SANTA CLARA — On March 18, 2024, Google Cloud and NVIDIA announced a significant expansion of their partnership aimed at empowering the machine learning (ML) community with enhanced technology to accelerate the development, scaling, and management of generative AI applications. The move represents a concerted effort to foster more accessible and open AI infrastructure.
Key elements of this partnership include the adoption of NVIDIA’s latest Grace Blackwell AI computing platform by Google, along with the integration of NVIDIA DGX Cloud service into Google Cloud infrastructure. Additionally, Google will incorporate NVIDIA H100-powered DGX Cloud platforms into its offerings, providing developers with powerful tools to train and deploy AI models using their preferred frameworks.
Thomas Kurian, CEO of Google Cloud, emphasized the comprehensive nature of the collaboration, spanning from hardware integration to software ecosystems. He highlighted the commitment to providing an accessible and open AI platform for ML developers.
Jensen Huang, founder and CEO of NVIDIA, stressed the importance of offering solutions that enable enterprises to harness generative AI efficiently. He underlined the significance of expanded infrastructure offerings and integrations in providing customers with scalable AI applications.
The integration efforts between NVIDIA and Google Cloud build upon their longstanding commitment to providing leading capabilities across the AI stack. Key components of the expansion include:
- Adoption of NVIDIA Grace Blackwell: This platform enables real-time inference on large language models (LLMs) with up to trillion parameters. Google’s adoption of Grace Blackwell for internal deployments signifies a step toward offering Blackwell-powered instances to cloud customers.
- Grace Blackwell-powered DGX Cloud on Google Cloud: Google will introduce NVIDIA GB200 NVL72 systems to its cloud infrastructure, providing energy-efficient training and inference capabilities for LLMs. The availability of DGX Cloud on Google Cloud A3 VM instances further enhances the serverless experience for enterprise developers.

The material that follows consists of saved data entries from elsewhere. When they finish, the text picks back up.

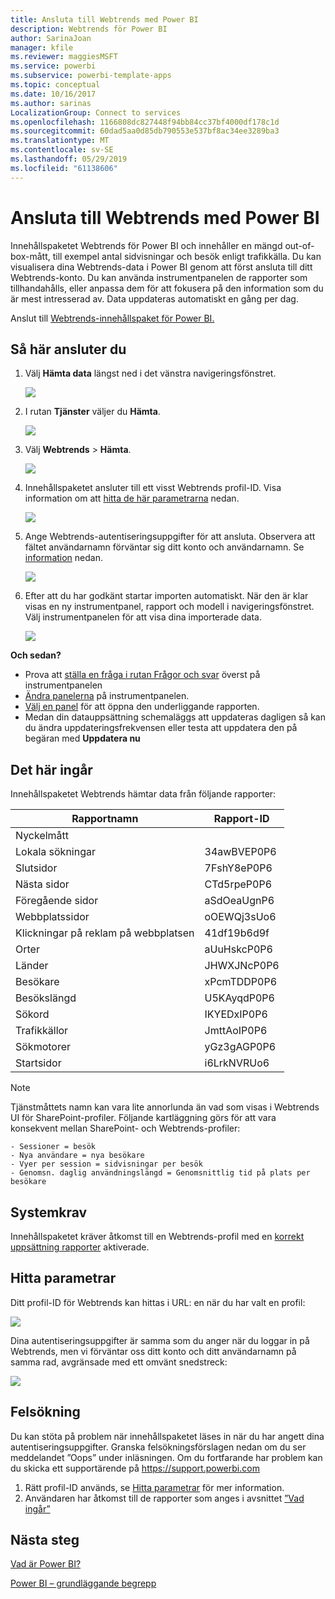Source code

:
 ```yaml
---
title: Ansluta till Webtrends med Power BI
description: Webtrends för Power BI
author: SarinaJoan
manager: kfile
ms.reviewer: maggiesMSFT
ms.service: powerbi
ms.subservice: powerbi-template-apps
ms.topic: conceptual
ms.date: 10/16/2017
ms.author: sarinas
LocalizationGroup: Connect to services
ms.openlocfilehash: 1166808dc827448f94bb84cc37bf4000df178c1d
ms.sourcegitcommit: 60dad5aa0d85db790553e537bf8ac34ee3289ba3
ms.translationtype: MT
ms.contentlocale: sv-SE
ms.lasthandoff: 05/29/2019
ms.locfileid: "61138606"
---
```

# <a name="connect-to-webtrends-with-power-bi"></a>Ansluta till Webtrends med Power BI
Innehållspaketet Webtrends för Power BI och innehåller en mängd out-of-box-mått, till exempel antal sidvisningar och besök enligt trafikkälla. Du kan visualisera dina Webtrends-data i Power BI genom att först ansluta till ditt Webtrends-konto. Du kan använda instrumentpanelen de rapporter som tillhandahålls, eller anpassa dem för att fokusera på den information som du är mest intresserad av.  Data uppdateras automatiskt en gång per dag.

Anslut till [Webtrends-innehållspaket för Power BI.](https://app.powerbi.com/getdata/services/webtrends)

## <a name="how-to-connect"></a>Så här ansluter du
1. Välj **Hämta data** längst ned i det vänstra navigeringsfönstret.
   
   ![](media/service-connect-to-webtrends/getdata3.png)
2. I rutan **Tjänster** väljer du **Hämta**.
   
   ![](media/service-connect-to-webtrends/services.png)
3. Välj **Webtrends** \> **Hämta**.
   
   ![](media/service-connect-to-webtrends/webtrends.png)
4. Innehållspaketet ansluter till ett visst Webtrends profil-ID. Visa information om att [hitta de här parametrarna](#FindingParams) nedan.
   
   ![](media/service-connect-to-webtrends/parameters.png)
5. Ange Webtrends-autentiseringsuppgifter för att ansluta. Observera att fältet användarnamn förväntar sig ditt konto och användarnamn. Se [information](#FindingParams) nedan.
   
   ![](media/service-connect-to-webtrends/creds.png)
6. Efter att du har godkänt startar importen automatiskt. När den är klar visas en ny instrumentpanel, rapport och modell i navigeringsfönstret. Välj instrumentpanelen för att visa dina importerade data.
   
   ![](media/service-connect-to-webtrends/dashboard.png)

**Och sedan?**

* Prova att [ställa en fråga i rutan Frågor och svar](consumer/end-user-q-and-a.md) överst på instrumentpanelen
* [Ändra panelerna](service-dashboard-edit-tile.md) på instrumentpanelen.
* [Välj en panel](consumer/end-user-tiles.md) för att öppna den underliggande rapporten.
* Medan din datauppsättning schemaläggs att uppdateras dagligen så kan du ändra uppdateringsfrekvensen eller testa att uppdatera den på begäran med **Uppdatera nu**

## <a name="whats-included"></a>Det här ingår
<a name="Included"></a>

Innehållspaketet Webtrends hämtar data från följande rapporter:  

| Rapportnamn | Rapport-ID |
| --- | --- |
| Nyckelmått | |
| Lokala sökningar |34awBVEP0P6 |
| Slutsidor |7FshY8eP0P6 |
| Nästa sidor |CTd5rpeP0P6 |
| Föregående sidor |aSdOeaUgnP6 |
| Webbplatssidor |oOEWQj3sUo6 |
| Klickningar på reklam på webbplatsen |41df19b6d9f |
| Orter |aUuHskcP0P6 |
| Länder |JHWXJNcP0P6 |
| Besökare |xPcmTDDP0P6 |
| Besökslängd |U5KAyqdP0P6 |
| Sökord |IKYEDxIP0P6 |
| Trafikkällor |JmttAoIP0P6 |
| Sökmotorer |yGz3gAGP0P6 |
| Startsidor |i6LrkNVRUo6 |

>[!NOTE]
>Tjänstmåttets namn kan vara lite annorlunda än vad som visas i Webtrends UI för SharePoint-profiler. Följande kartläggning görs för att vara konsekvent mellan SharePoint- och Webtrends-profiler:   

    - Sessioner = besök  
    - Nya användare = nya besökare  
    - Vyer per session = sidvisningar per besök  
    - Genomsn. daglig användningslängd = Genomsnittlig tid på plats per besökare  

## <a name="system-requirements"></a>Systemkrav
Innehållspaketet kräver åtkomst till en Webtrends-profil med en [korrekt uppsättning rapporter](#Included) aktiverade.

<a name="FindingParams"></a>

## <a name="finding-parameters"></a>Hitta parametrar
Ditt profil-ID för Webtrends kan hittas i URL: en när du har valt en profil:

![](media/service-connect-to-webtrends/webtrendsparameters.png)

Dina autentiseringsuppgifter är samma som du anger när du loggar in på Webtrends, men vi förväntar oss ditt konto och ditt användarnamn på samma rad, avgränsade med ett omvänt snedstreck:

![](media/service-connect-to-webtrends/webtrendscreds.png)

## <a name="troubleshooting"></a>Felsökning
Du kan stöta på problem när innehållspaketet läses in när du har angett dina autentiseringsuppgifter. Granska felsökningsförslagen nedan om du ser meddelandet ”Oops” under inläsningen. Om du fortfarande har problem kan du skicka ett supportärende på https://support.powerbi.com

1. Rätt profil-ID används, se [Hitta parametrar](#FindingParams) för mer information.
2. Användaren har åtkomst till de rapporter som anges i avsnittet [”Vad ingår”](#Included)

## <a name="next-steps"></a>Nästa steg
[Vad är Power BI?](power-bi-overview.md)

[Power BI – grundläggande begrepp](consumer/end-user-basic-concepts.md)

- Support for JAX on GPUs: Collaboration between Google Cloud and NVIDIA facilitates the use of JAX, a high-performance machine learning framework, on NVIDIA H100 GPUs. This widens access to large-scale LLM training within the ML community.
- Integration of NVIDIA NIM on Google Kubernetes Engine (GKE): NIM inference microservices, part of the NVIDIA AI Enterprise software platform, will be integrated into GKE, streamlining generative AI deployment in enterprises.
- Support for NVIDIA NeMo: Google Cloud’s support for NVIDIA NeMo framework via GKE and Google Cloud HPC Toolkit simplifies the deployment and scaling of generative AI models.
- Expansion of Vertex AI and Dataflow support for NVIDIA GPUs: Vertex AI now supports Google Cloud A3 VMs powered by NVIDIA H100 GPUs, providing MLOps teams with scalable infrastructure for AI applications. Dataflow has expanded support for accelerated data processing on NVIDIA GPUs.
The holistic partnership between Google Cloud and NVIDIA enables AI researchers, scientists, and developers to train, fine-tune, and serve sophisticated AI models with optimized tools and frameworks. Testimonials from companies like Runway, Palo Alto Networks, and Writer underscore the tangible benefits of this collaboration in enhancing model performance and lowering hosting costs.
The collaboration between Google Cloud and NVIDIA will be further showcased at GTC, the global AI conference, from March 18 to 21, providing an opportunity for industry professionals to delve deeper into the advancements in AI infrastructure.